Although there isn’t a consistent insect pest of seedling soybeans (like thrips in cotton), Alabama producers do have some sporadic pests that may show up—particularly in certain situations.
Insecticide Seed Treatments
One of the hot button topics across the soybean IPM community is insecticide seed treatments (IST). Some regions say ISTs are needed, others say they are not. Producers won’t use (and probably don’t need) ISTs on every acre of soybeans in Alabama. However, one thing producers in Alabama do know is that each year brings its own challenges and surprises. There are a couple of factors that determine whether or not producers will need to treat soybeans with an IST.
Tillage practices. Fields that are in reduced or no-till production are generally at a higher risk of early season insect pressure. The timing of winter weed burndown plays an important role as well. Typically, entomologists recommend killing weeds three to four weeks prior to planting.
Cover crops. The type and termination of cover can have major impacts on seedling pests of soybeans. Planting a legume cover crop (e.g. Austrian winter pea, clover, vetch) in front of a legume crop (i.e. soybean) can cause major problems. As said above, terminating three to four weeks prior to planting can help to eliminate the “green bridge” and reduce pressures early on.

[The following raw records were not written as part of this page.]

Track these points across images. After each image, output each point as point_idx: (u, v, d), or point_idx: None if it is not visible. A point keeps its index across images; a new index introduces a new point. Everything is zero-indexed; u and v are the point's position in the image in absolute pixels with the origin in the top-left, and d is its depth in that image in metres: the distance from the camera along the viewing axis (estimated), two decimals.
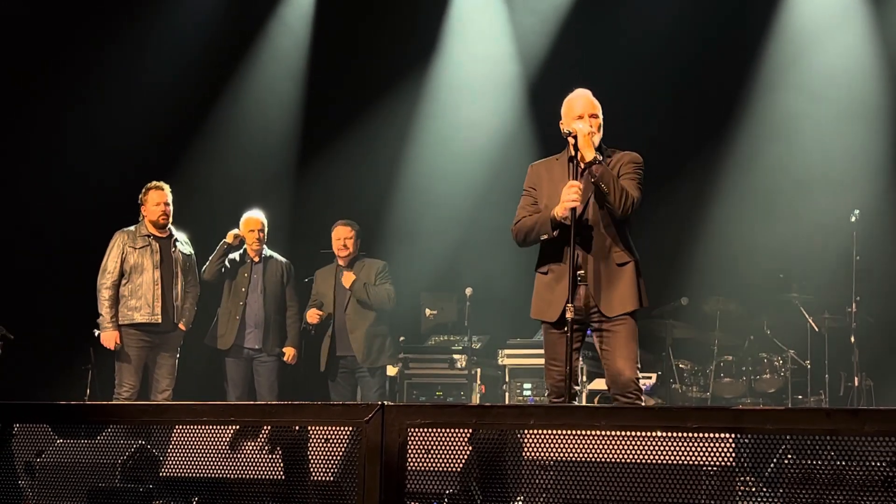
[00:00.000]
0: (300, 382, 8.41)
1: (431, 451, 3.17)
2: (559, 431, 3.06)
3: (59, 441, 3.98)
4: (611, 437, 3.01)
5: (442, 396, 8.62)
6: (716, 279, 9.22)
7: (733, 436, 2.89)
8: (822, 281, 8.74)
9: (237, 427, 3.58)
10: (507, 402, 8.29)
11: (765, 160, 9.51)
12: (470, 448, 3.19)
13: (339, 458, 3.36)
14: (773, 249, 9.23)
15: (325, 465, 3.39)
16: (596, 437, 3.02)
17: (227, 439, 3.60)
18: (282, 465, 3.50)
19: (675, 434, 2.94)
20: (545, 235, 5.09)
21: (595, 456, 3.02)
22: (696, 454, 2.93)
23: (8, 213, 9.24)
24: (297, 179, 10.42)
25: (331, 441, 3.37)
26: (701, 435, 2.91)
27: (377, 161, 10.24)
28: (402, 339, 8.69)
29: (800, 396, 8.64)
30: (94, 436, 4.01)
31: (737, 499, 3.00)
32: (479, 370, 8.64)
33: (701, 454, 2.92)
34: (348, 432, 3.32)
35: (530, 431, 3.12)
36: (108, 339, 7.39)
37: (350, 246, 8.01)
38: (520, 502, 3.21)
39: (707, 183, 9.54)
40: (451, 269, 9.77)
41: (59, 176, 9.34)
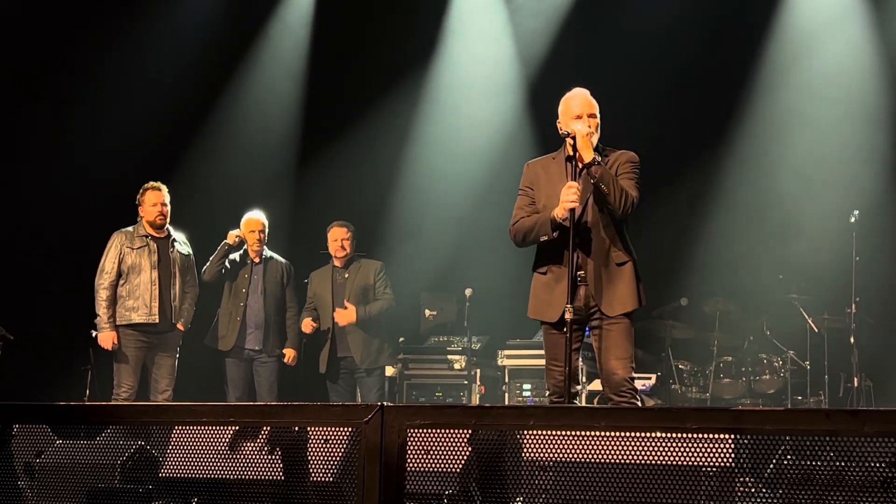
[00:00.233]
0: (300, 383, 8.40)
1: (431, 452, 3.17)
2: (558, 432, 3.06)
3: (58, 442, 3.98)
4: (610, 438, 3.01)
5: (441, 397, 8.61)
6: (715, 280, 9.22)
7: (733, 436, 2.89)
8: (821, 282, 8.73)
9: (237, 428, 3.58)
10: (506, 403, 8.29)
11: (764, 161, 9.51)
12: (469, 449, 3.19)
13: (338, 458, 3.36)
14: (773, 250, 9.23)
15: (325, 466, 3.39)
16: (595, 438, 3.02)
17: (227, 440, 3.60)
18: (281, 465, 3.50)
19: (674, 435, 2.94)
20: (545, 236, 5.08)
21: (594, 457, 3.02)
22: (695, 455, 2.93)
23: (7, 214, 9.24)
24: (297, 180, 10.42)
25: (330, 442, 3.37)
26: (700, 436, 2.90)
27: (377, 161, 10.24)
28: (401, 339, 8.69)
29: (799, 397, 8.63)
30: (94, 436, 4.01)
31: (736, 499, 3.00)
32: (478, 371, 8.64)
33: (700, 455, 2.92)
34: (348, 433, 3.32)
35: (530, 432, 3.12)
36: (106, 339, 7.39)
37: (347, 247, 8.01)
38: (519, 503, 3.21)
39: (707, 184, 9.54)
40: (450, 270, 9.76)
41: (59, 176, 9.34)
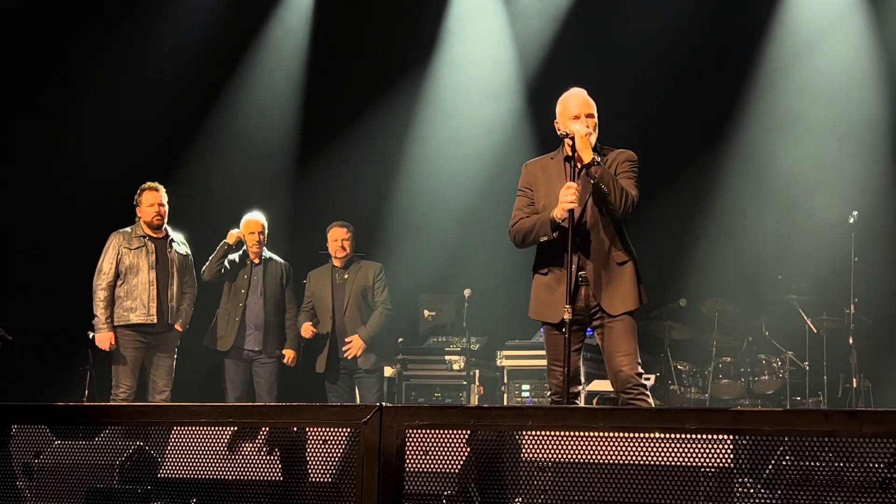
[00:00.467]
0: (299, 384, 8.41)
1: (429, 453, 3.17)
2: (557, 433, 3.06)
3: (57, 442, 3.98)
4: (609, 439, 3.01)
5: (440, 398, 8.61)
6: (714, 280, 9.21)
7: (731, 437, 2.89)
8: (820, 282, 8.73)
9: (235, 428, 3.58)
10: (505, 404, 8.29)
11: (763, 161, 9.51)
12: (468, 449, 3.19)
13: (337, 459, 3.36)
14: (772, 251, 9.23)
15: (324, 467, 3.39)
16: (594, 439, 3.02)
17: (226, 440, 3.59)
18: (280, 466, 3.50)
19: (673, 435, 2.94)
20: (545, 237, 5.07)
21: (593, 457, 3.02)
22: (694, 455, 2.93)
23: (6, 214, 9.23)
24: (296, 180, 10.41)
25: (329, 442, 3.37)
26: (699, 436, 2.90)
27: (376, 162, 10.24)
28: (400, 340, 8.69)
29: (798, 398, 8.63)
30: (93, 437, 4.00)
31: (735, 500, 3.00)
32: (477, 371, 8.63)
33: (699, 455, 2.92)
34: (346, 433, 3.32)
35: (528, 433, 3.11)
36: (103, 340, 7.39)
37: (347, 247, 8.03)
38: (518, 503, 3.21)
39: (705, 184, 9.53)
40: (449, 271, 9.76)
41: (58, 176, 9.34)
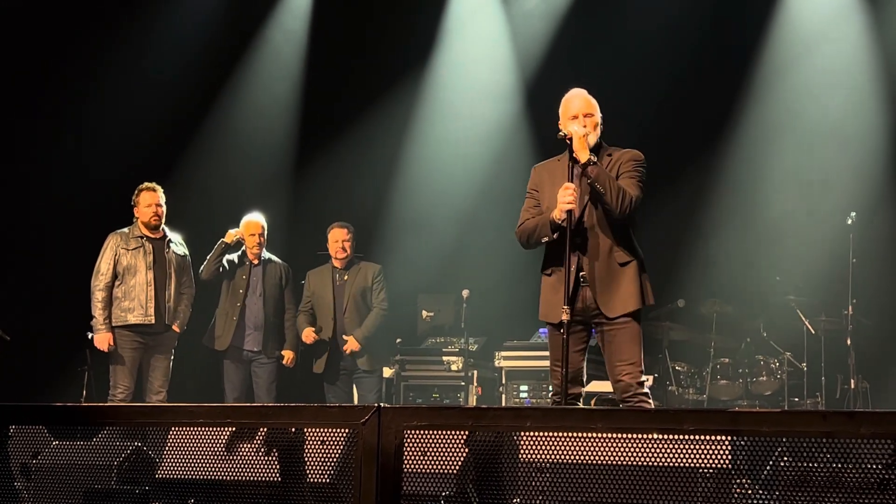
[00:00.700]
0: (297, 385, 8.40)
1: (428, 453, 3.17)
2: (555, 433, 3.06)
3: (55, 443, 3.97)
4: (607, 440, 3.01)
5: (438, 398, 8.61)
6: (712, 282, 9.22)
7: (730, 438, 2.89)
8: (818, 283, 8.74)
9: (233, 429, 3.57)
10: (503, 404, 8.29)
11: (762, 162, 9.51)
12: (466, 450, 3.18)
13: (335, 460, 3.36)
14: (770, 252, 9.24)
15: (322, 467, 3.38)
16: (592, 440, 3.01)
17: (224, 441, 3.59)
18: (278, 466, 3.50)
19: (671, 436, 2.94)
20: (546, 238, 5.11)
21: (591, 458, 3.02)
22: (692, 456, 2.93)
23: (5, 214, 9.23)
24: (295, 180, 10.41)
25: (327, 443, 3.37)
26: (697, 437, 2.90)
27: (374, 162, 10.24)
28: (398, 340, 8.69)
29: (796, 399, 8.64)
30: (90, 437, 4.00)
31: (733, 501, 3.00)
32: (475, 372, 8.63)
33: (697, 456, 2.92)
34: (345, 434, 3.32)
35: (526, 433, 3.11)
36: (101, 340, 7.39)
37: (348, 248, 8.04)
38: None
39: (704, 185, 9.54)
40: (447, 271, 9.76)
41: (57, 177, 9.33)
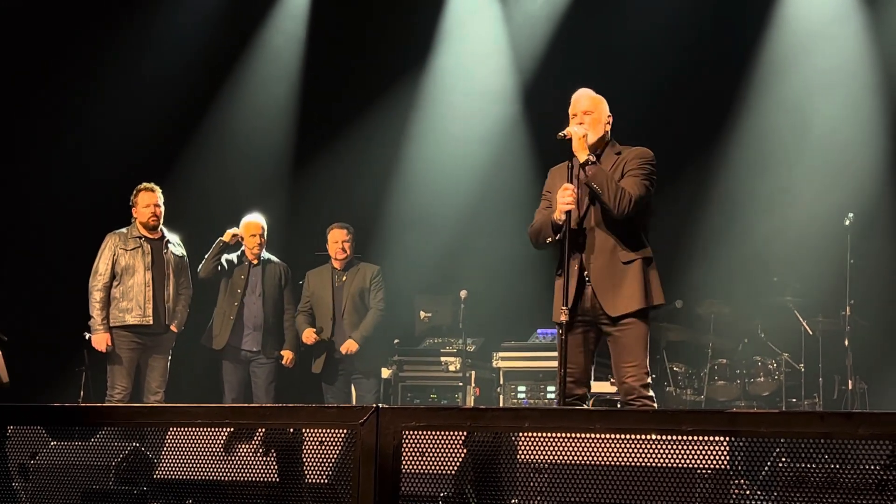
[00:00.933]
0: (296, 385, 8.40)
1: (426, 454, 3.17)
2: (553, 434, 3.06)
3: (52, 443, 3.98)
4: (605, 440, 3.01)
5: (436, 399, 8.61)
6: (710, 282, 9.21)
7: (728, 439, 2.89)
8: (816, 284, 8.74)
9: (231, 429, 3.57)
10: (501, 405, 8.29)
11: (759, 164, 9.51)
12: (464, 451, 3.19)
13: (333, 460, 3.36)
14: (768, 252, 9.24)
15: (320, 468, 3.39)
16: (590, 440, 3.02)
17: (222, 442, 3.59)
18: (276, 467, 3.50)
19: (669, 437, 2.94)
20: (549, 238, 5.11)
21: (589, 459, 3.02)
22: (690, 457, 2.93)
23: (3, 214, 9.22)
24: (293, 181, 10.41)
25: (325, 443, 3.37)
26: (695, 438, 2.90)
27: (372, 163, 10.24)
28: (396, 341, 8.68)
29: (794, 400, 8.64)
30: (88, 438, 4.00)
31: (731, 502, 3.00)
32: (473, 373, 8.62)
33: (695, 457, 2.92)
34: (343, 435, 3.32)
35: (525, 434, 3.11)
36: (99, 341, 7.38)
37: (347, 249, 8.04)
38: None
39: (701, 186, 9.54)
40: (445, 272, 9.76)
41: (55, 177, 9.32)
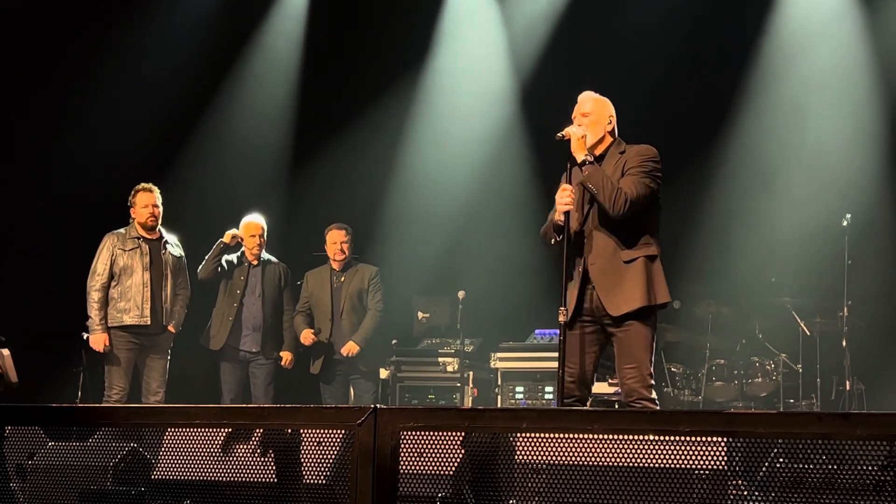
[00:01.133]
0: (295, 386, 8.40)
1: (424, 455, 3.17)
2: (551, 435, 3.06)
3: (50, 443, 3.98)
4: (603, 441, 3.01)
5: (434, 399, 8.61)
6: (708, 283, 9.22)
7: (725, 439, 2.89)
8: (813, 285, 8.74)
9: (229, 430, 3.57)
10: (499, 406, 8.29)
11: (756, 164, 9.52)
12: (462, 451, 3.19)
13: (331, 461, 3.36)
14: (765, 253, 9.24)
15: (318, 468, 3.38)
16: (588, 441, 3.02)
17: (220, 442, 3.59)
18: (274, 468, 3.50)
19: (667, 438, 2.94)
20: (553, 239, 5.12)
21: (587, 459, 3.02)
22: (688, 458, 2.93)
23: (2, 214, 9.21)
24: (291, 182, 10.41)
25: (323, 444, 3.37)
26: (693, 438, 2.91)
27: (370, 164, 10.24)
28: (394, 342, 8.69)
29: (791, 400, 8.64)
30: (86, 438, 4.00)
31: (728, 502, 3.01)
32: (471, 373, 8.62)
33: (693, 458, 2.92)
34: (341, 435, 3.32)
35: (523, 435, 3.11)
36: (97, 341, 7.38)
37: (346, 250, 8.05)
38: None
39: (699, 187, 9.54)
40: (443, 273, 9.76)
41: (54, 177, 9.31)
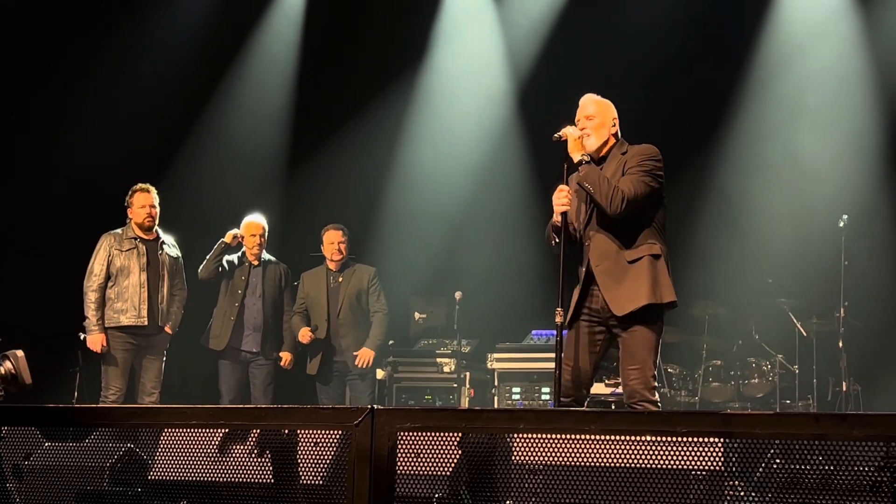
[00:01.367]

The following are some pests to consider and what to do about them:
- Three-cornered alfalfa hoppers attack the mainstem of soybean seedlings. Most times, girdled plants do not suffer significant yield loss, however sometimes plants will lodge. It is important to remember that plants that lodge later in the season were damaged as seedlings (<10 inches tall) and revenge sprays do no good. Insecticide seed treatments should provide good control of TCAH for up to four weeks.
- Cutworms are typically worse in cool, wet years. If winter vegetation is not terminated more than three weeks prior to planting, tank-mixing a pyrethroid with a herbicide application approximately seven days before (or after) planting may be warranted if cutworms are present.
- Bean leaf beetles are sporadic but may cause significant early season defoliation if left untreated. Typically, ISTs provide adequate control of BLB. Prior to bloom, foliar sprays may be justified if defoliation reaches 35 percent.
- Grasshoppers are primarily a threat in conservation tillage systems. In fields with previous issues with grasshoppers, an application of Dimilin in combination with burndown herbicides can be used to reduce the risk of damage. Adult grasshoppers are more difficult to kill, so try to kill immatures when possible.
- Kudzu bugs may be found on seedling soybean fields, particularly on field edges near kudzu or in fields planted after a leguminous cover crop. There is little data on the effects of ISTs and kudzu bugs, but from what researchers can gather they have little-to-no effect. Currently the recommended threshold for kudzu bug on vegetative soybean is an average of five per plant across the entire field (i.e. don’t just scout field borders). Keep in mind that adults are fairly mobile so there is potential for reinfestation after insecticide applications. This is why entomologists only recommend treating beans later in the year if immatures are present.
- Slugs are becoming more and more of an issue across the south. They are typically worse in cool, wet years and in fields following a grass crop, such as corn. Outside of tillage, control options are limited. Some baits are available (Deadline M-PS, Bug-N-Sluggo) however these products are rather pricey. Currently, the best option for slug management is to not plant into environments that are conducive for slugs (high residue, cool, wet). If this cannot be avoided, set row cleaners aggressively to push back plant residue from the emerging seedlings.
- Armyworms may be a problem in fields following wheat, rye or other grass cover crops. These armyworms (typically true armyworms) may feed on foliage or clip small seedlings similar to cutworms. If larvae are present, a mid-rate of a pyrethroid at burndown or around planting (approximately 7 days before or after) typically provides good control.
Critters to be looking for following leguminous cover crops (clovers, vetch, Austrian winter pea, etc.) include:
- Peal leaf weevils adult weevils leave semi-circle holes on the edges of soybean leaves and can cause significant stand loss if left untreated. Adult pea weevils are attracted to the cover crop, then will move to soybean once they come up. Terminate cover crops at least three weeks prior to planting. Insecticide seed treatments provide significant protection from pea leaf weevils.
- Southern corn rootworm (spotted cucumber beetle) are also attracted to legume cover crops. The larvae feed on roots and can devastate plant stands if left untreated. Insecticide seed treatments provide control of southern corn rootworms.
- Burndown timing. Terminate cover crops or winter weeds three to four weeks prior to planting.
- Seed treatments. Use insecticide seed treatments when planting after cover crops.
- Cover crop species. Know your cover. If planting soybeans behind a legume cover crop be prepared for some odd critters to be in the mix.
- Pollinator protection. If possible, avoid spraying pyrethroids on cover crops when they are attractive to pollinators. As long as insecticides are sprayed approximately seven days before or after planting, most insects will be effectively controlled.
Trade names are used only to give specific information. The Alabama Cooperative Extension System does not endorse or guarantee any product and does not recommend one product instead of another that might be similar.